***** Provided information *****

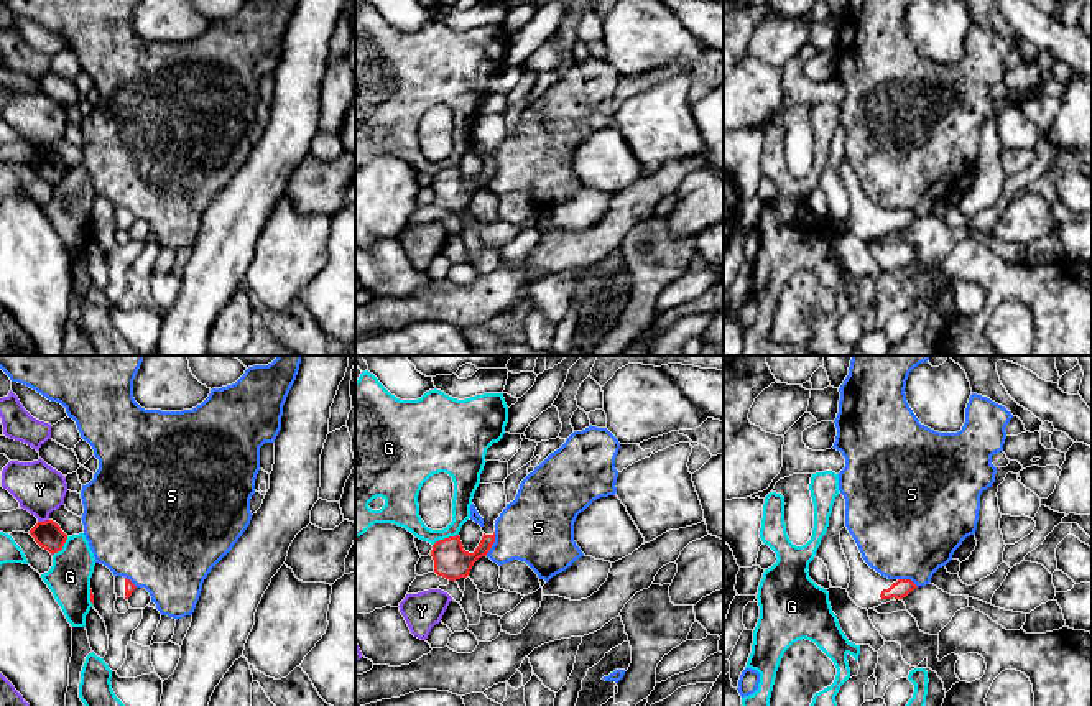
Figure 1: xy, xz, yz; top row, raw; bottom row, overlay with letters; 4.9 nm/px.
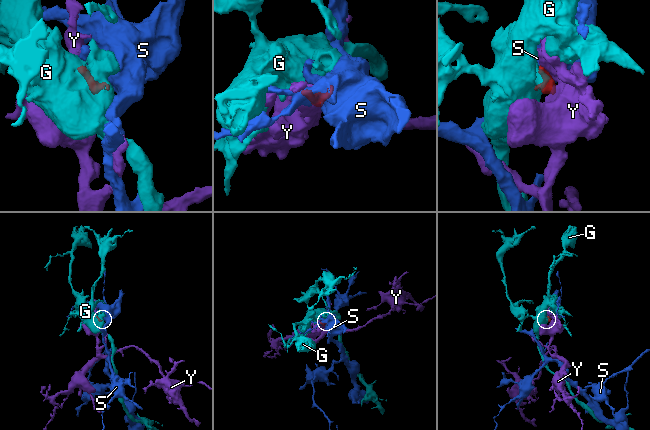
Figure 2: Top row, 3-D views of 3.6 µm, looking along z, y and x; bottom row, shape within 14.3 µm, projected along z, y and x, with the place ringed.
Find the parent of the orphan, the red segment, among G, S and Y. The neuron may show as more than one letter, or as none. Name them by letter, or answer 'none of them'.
none of them

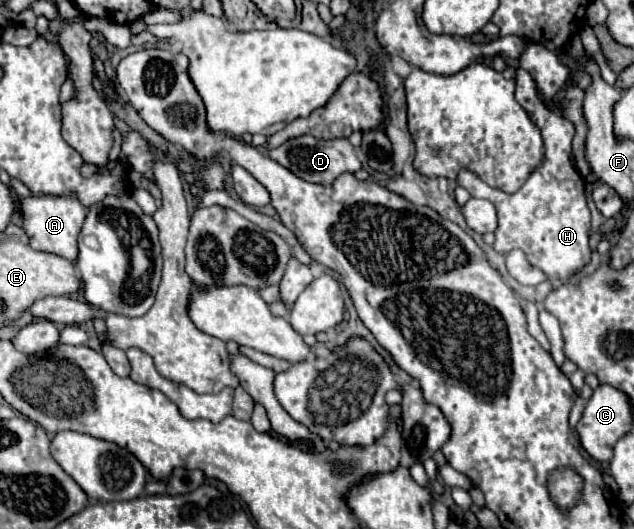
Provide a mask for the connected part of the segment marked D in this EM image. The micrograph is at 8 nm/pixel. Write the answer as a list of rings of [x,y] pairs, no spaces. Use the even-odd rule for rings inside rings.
[[[299,136],[293,140],[287,140],[279,148],[273,148],[269,156],[291,170],[295,176],[307,180],[307,182],[317,182],[317,184],[331,184],[339,174],[343,172],[357,172],[361,168],[361,162],[355,156],[355,150],[347,138],[337,138],[337,140],[317,140],[313,136]]]

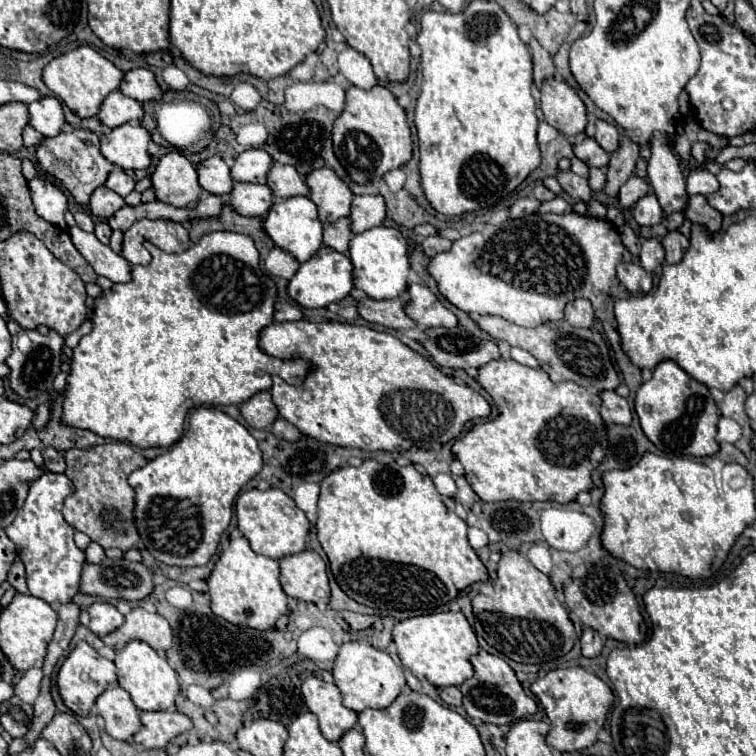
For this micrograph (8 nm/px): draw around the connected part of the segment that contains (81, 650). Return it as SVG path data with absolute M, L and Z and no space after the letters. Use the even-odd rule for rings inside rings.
M81 641L77 643L77 647L71 651L71 655L65 659L65 663L59 669L57 675L57 685L59 685L59 693L63 697L63 703L77 715L87 715L91 711L91 707L95 705L97 697L109 687L117 683L117 675L115 675L115 663L101 657L89 643Z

*****

__What the exercise asks__: What lines in the entries contain "Figure"? Report each one by copying it.

__Answer box__:
Figure 1: xy, xz, yz; top row, raw; bottom row, overlay with letters; 4.9 nm/px.
Figure 2: Top row, 3-D views of 3.6 µm, looking along z, y and x; bottom row, shape within 14.3 µm, projected along z, y and x, with the place ringed.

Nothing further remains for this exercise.